▶ **TASK OBJECTIVE**: Output all of the lines below exactly, and leave out each image.
GIVEN RECORDS Start Marker
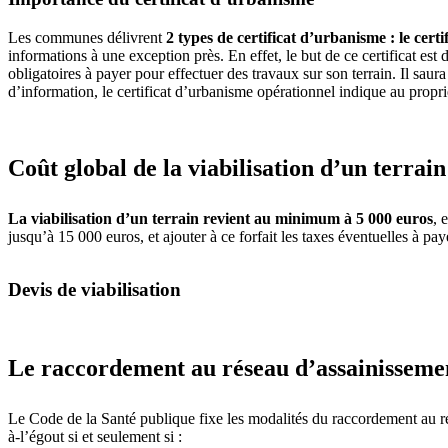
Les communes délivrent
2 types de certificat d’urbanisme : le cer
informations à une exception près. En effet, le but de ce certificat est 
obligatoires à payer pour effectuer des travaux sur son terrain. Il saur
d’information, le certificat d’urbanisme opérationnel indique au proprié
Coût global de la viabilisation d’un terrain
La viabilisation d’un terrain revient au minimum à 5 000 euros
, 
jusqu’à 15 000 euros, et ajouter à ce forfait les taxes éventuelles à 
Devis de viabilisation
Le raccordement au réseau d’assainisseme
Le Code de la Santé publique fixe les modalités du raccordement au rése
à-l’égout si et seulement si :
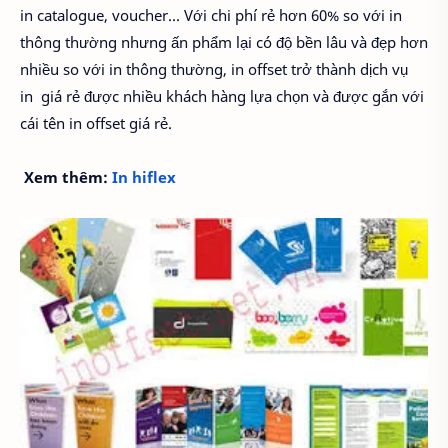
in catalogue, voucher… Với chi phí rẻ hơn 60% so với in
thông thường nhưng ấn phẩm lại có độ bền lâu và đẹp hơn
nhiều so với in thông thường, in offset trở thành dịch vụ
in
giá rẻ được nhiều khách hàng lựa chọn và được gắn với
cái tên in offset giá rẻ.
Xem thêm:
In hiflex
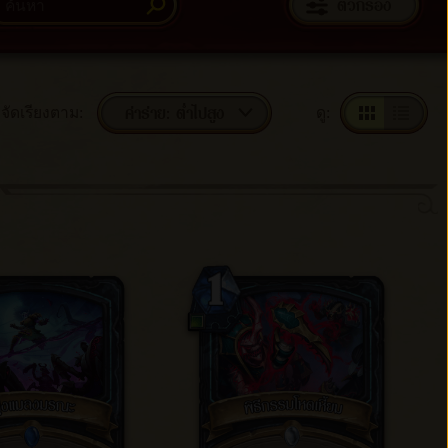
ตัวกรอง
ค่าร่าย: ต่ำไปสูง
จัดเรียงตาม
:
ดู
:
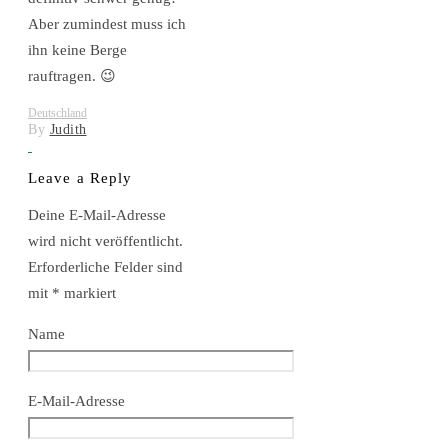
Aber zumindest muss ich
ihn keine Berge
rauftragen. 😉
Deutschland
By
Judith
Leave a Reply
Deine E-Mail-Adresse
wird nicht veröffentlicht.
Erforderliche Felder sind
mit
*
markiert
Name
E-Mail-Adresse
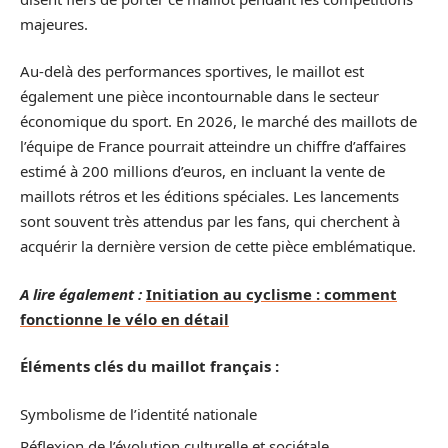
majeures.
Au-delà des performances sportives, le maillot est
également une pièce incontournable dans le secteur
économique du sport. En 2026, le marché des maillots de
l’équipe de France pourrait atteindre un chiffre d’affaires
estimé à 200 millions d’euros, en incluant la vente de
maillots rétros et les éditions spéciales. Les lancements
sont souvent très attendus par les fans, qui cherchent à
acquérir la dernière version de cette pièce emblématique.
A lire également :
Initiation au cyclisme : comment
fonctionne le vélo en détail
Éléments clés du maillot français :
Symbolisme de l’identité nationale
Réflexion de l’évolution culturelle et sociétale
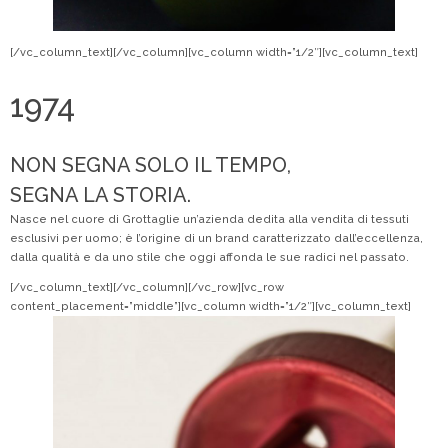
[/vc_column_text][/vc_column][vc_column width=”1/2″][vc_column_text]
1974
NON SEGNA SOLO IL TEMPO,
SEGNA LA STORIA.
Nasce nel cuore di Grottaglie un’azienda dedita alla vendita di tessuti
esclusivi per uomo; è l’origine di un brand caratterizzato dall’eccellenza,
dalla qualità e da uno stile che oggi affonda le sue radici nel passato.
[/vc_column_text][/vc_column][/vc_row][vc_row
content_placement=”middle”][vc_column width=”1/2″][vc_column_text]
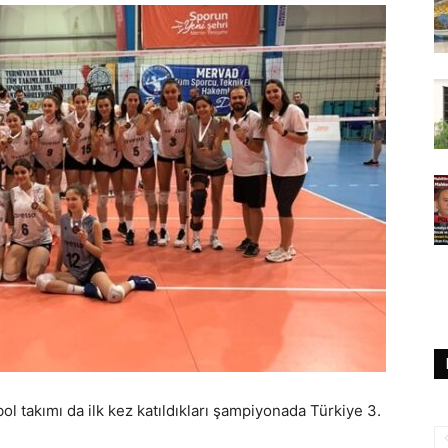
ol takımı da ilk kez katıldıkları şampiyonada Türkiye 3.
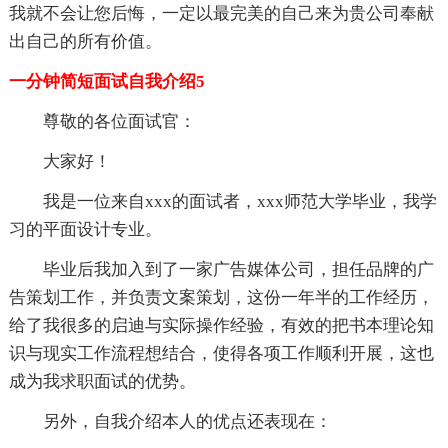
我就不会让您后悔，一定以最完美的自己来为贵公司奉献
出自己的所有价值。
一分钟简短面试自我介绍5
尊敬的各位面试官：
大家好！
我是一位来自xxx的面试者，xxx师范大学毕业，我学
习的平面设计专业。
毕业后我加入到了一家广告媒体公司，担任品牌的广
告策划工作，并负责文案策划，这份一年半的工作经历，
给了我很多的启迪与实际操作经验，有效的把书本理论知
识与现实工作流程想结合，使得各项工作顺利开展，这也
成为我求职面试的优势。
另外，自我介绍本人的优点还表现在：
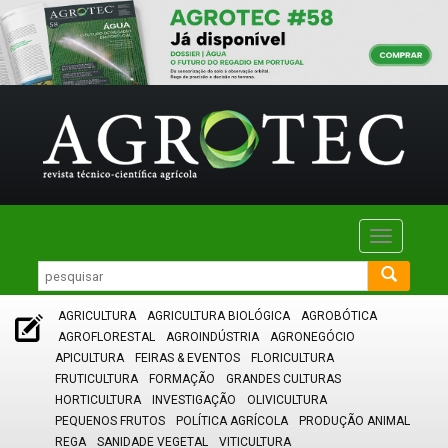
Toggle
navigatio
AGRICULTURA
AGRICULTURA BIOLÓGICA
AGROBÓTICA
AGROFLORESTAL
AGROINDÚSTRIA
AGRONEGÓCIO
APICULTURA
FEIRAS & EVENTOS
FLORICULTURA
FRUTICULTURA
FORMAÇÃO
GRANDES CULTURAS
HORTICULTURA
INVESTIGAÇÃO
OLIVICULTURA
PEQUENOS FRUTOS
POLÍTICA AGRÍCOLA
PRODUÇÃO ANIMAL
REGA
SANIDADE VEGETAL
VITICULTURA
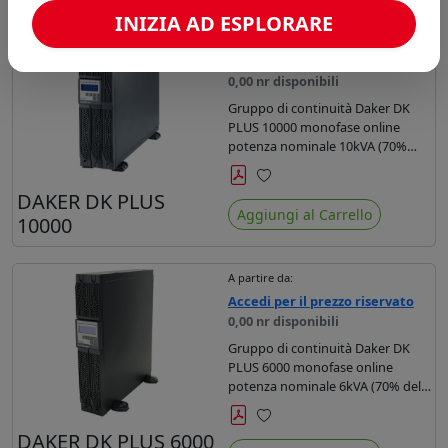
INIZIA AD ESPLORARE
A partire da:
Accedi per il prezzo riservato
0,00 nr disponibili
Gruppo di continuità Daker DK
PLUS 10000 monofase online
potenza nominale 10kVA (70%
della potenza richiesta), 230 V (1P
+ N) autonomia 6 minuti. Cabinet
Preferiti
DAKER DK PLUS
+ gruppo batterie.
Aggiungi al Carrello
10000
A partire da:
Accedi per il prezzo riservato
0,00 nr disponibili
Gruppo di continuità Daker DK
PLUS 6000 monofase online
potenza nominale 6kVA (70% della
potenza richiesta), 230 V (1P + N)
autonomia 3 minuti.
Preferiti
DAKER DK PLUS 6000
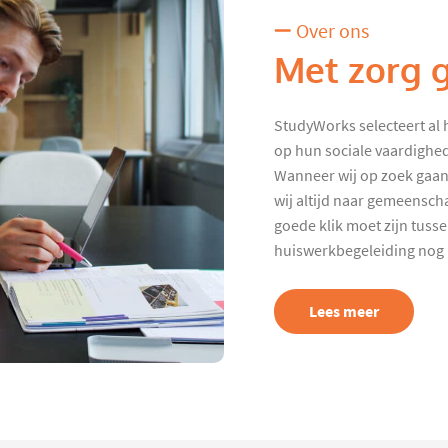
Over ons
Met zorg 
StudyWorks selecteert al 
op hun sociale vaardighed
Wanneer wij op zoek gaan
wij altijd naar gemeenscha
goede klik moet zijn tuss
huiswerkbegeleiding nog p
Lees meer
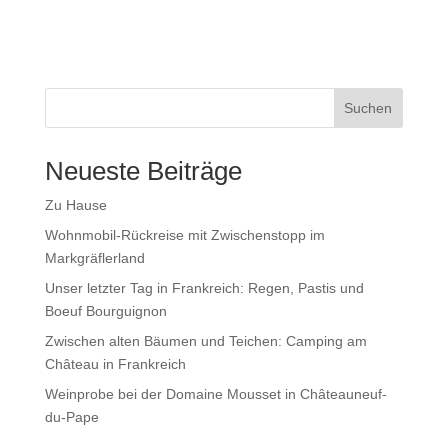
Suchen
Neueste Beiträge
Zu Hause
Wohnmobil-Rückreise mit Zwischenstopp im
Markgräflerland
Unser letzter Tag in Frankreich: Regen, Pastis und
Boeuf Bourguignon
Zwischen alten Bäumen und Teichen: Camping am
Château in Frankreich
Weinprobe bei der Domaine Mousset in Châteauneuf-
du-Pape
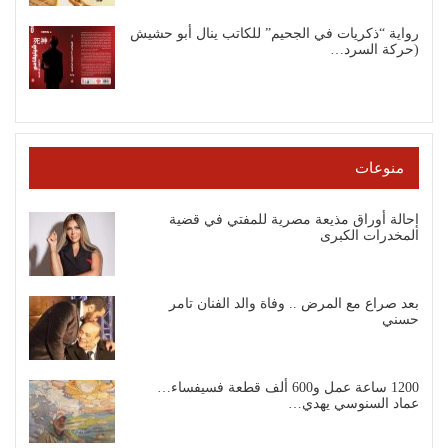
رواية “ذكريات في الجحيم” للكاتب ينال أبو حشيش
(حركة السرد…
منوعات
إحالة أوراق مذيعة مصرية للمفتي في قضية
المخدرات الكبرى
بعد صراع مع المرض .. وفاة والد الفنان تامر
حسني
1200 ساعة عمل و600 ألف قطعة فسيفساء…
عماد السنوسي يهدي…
GIVEN RECORDS End Marker
▶ **EXPECTED ANSWER**:
Les communes délivrent
2 types de certificat d’urbanisme : le cer
informations à une exception près. En effet, le but de ce certificat est 
obligatoires à payer pour effectuer des travaux sur son terrain. Il saur
d’information, le certificat d’urbanisme opérationnel indique au proprié
Coût global de la viabilisation d’un terrain
La viabilisation d’un terrain revient au minimum à 5 000 euros
, 
jusqu’à 15 000 euros, et ajouter à ce forfait les taxes éventuelles à 
Devis de viabilisation
Le raccordement au réseau d’assainisseme
Le Code de la Santé publique fixe les modalités du raccordement au rése
à-l’égout si et seulement si :
in catalogue, voucher… Với chi phí rẻ hơn 60% so với in
thông thường nhưng ấn phẩm lại có độ bền lâu và đẹp hơn
nhiều so với in thông thường, in offset trở thành dịch vụ
in
giá rẻ được nhiều khách hàng lựa chọn và được gắn với
cái tên in offset giá rẻ.
Xem thêm:
In hiflex
ตัวกรอง
ค่าร่าย: ต่ำไปสูง
จัดเรียงตาม
:
ดู
:
Aber zumindest muss ich
ihn keine Berge
rauftragen. 😉
Deutschland
By
Judith
Leave a Reply
Deine E-Mail-Adresse
wird nicht veröffentlicht.
Erforderliche Felder sind
mit
*
markiert
Name
E-Mail-Adresse
majeures.
Au-delà des performances sportives, le maillot est
également une pièce incontournable dans le secteur
économique du sport. En 2026, le marché des maillots de
l’équipe de France pourrait atteindre un chiffre d’affaires
estimé à 200 millions d’euros, en incluant la vente de
maillots rétros et les éditions spéciales. Les lancements
sont souvent très attendus par les fans, qui cherchent à
acquérir la dernière version de cette pièce emblématique.
A lire également :
Initiation au cyclisme : comment
fonctionne le vélo en détail
Éléments clés du maillot français :
Symbolisme de l’identité nationale
Réflexion de l’évolution culturelle et sociétale
[/vc_column_text][/vc_column][vc_column width=”1/2″][vc_column_text]
1974
NON SEGNA SOLO IL TEMPO,
SEGNA LA STORIA.
Nasce nel cuore di Grottaglie un’azienda dedita alla vendita di tessuti
esclusivi per uomo; è l’origine di un brand caratterizzato dall’eccellenza,
dalla qualità e da uno stile che oggi affonda le sue radici nel passato.
[/vc_column_text][/vc_column][/vc_row][vc_row
content_placement=”middle”][vc_column width=”1/2″][vc_column_text]
ol takımı da ilk kez katıldıkları şampiyonada Türkiye 3.
我就不会让您后悔，一定以最完美的自己来为贵公司奉献
出自己的所有价值。
一分钟简短面试自我介绍5
尊敬的各位面试官：
大家好！
我是一位来自xxx的面试者，xxx师范大学毕业，我学
习的平面设计专业。
毕业后我加入到了一家广告媒体公司，担任品牌的广
告策划工作，并负责文案策划，这份一年半的工作经历，
给了我很多的启迪与实际操作经验，有效的把书本理论知
识与现实工作流程想结合，使得各项工作顺利开展，这也
成为我求职面试的优势。
另外，自我介绍本人的优点还表现在：
Toggle
navigatio
AGRICULTURA
AGRICULTURA BIOLÓGICA
AGROBÓTICA
AGROFLORESTAL
AGROINDÚSTRIA
AGRONEGÓCIO
APICULTURA
FEIRAS & EVENTOS
FLORICULTURA
FRUTICULTURA
FORMAÇÃO
GRANDES CULTURAS
HORTICULTURA
INVESTIGAÇÃO
OLIVICULTURA
PEQUENOS FRUTOS
POLÍTICA AGRÍCOLA
PRODUÇÃO ANIMAL
REGA
SANIDADE VEGETAL
VITICULTURA
INIZIA AD ESPLORARE
A partire da:
Accedi per il prezzo riservato
0,00 nr disponibili
Gruppo di continuità Daker DK
PLUS 10000 monofase online
potenza nominale 10kVA (70%
della potenza richiesta), 230 V (1P
+ N) autonomia 6 minuti. Cabinet
Preferiti
DAKER DK PLUS
+ gruppo batterie.
Aggiungi al Carrello
10000
A partire da:
Accedi per il prezzo riservato
0,00 nr disponibili
Gruppo di continuità Daker DK
PLUS 6000 monofase online
potenza nominale 6kVA (70% della
potenza richiesta), 230 V (1P + N)
autonomia 3 minuti.
Preferiti
DAKER DK PLUS 6000
Over ons
Met zorg 
StudyWorks selecteert al 
op hun sociale vaardighed
Wanneer wij op zoek gaan
wij altijd naar gemeenscha
goede klik moet zijn tuss
huiswerkbegeleiding nog p
Lees meer
Suchen
Neueste Beiträge
Zu Hause
Wohnmobil-Rückreise mit Zwischenstopp im
Markgräflerland
Unser letzter Tag in Frankreich: Regen, Pastis und
Boeuf Bourguignon
Zwischen alten Bäumen und Teichen: Camping am
Château in Frankreich
Weinprobe bei der Domaine Mousset in Châteauneuf-
du-Pape
رواية “ذكريات في الجحيم” للكاتب ينال أبو حشيش
(حركة السرد…
منوعات
إحالة أوراق مذيعة مصرية للمفتي في قضية
المخدرات الكبرى
بعد صراع مع المرض .. وفاة والد الفنان تامر
حسني
1200 ساعة عمل و600 ألف قطعة فسيفساء…
عماد السنوسي يهدي…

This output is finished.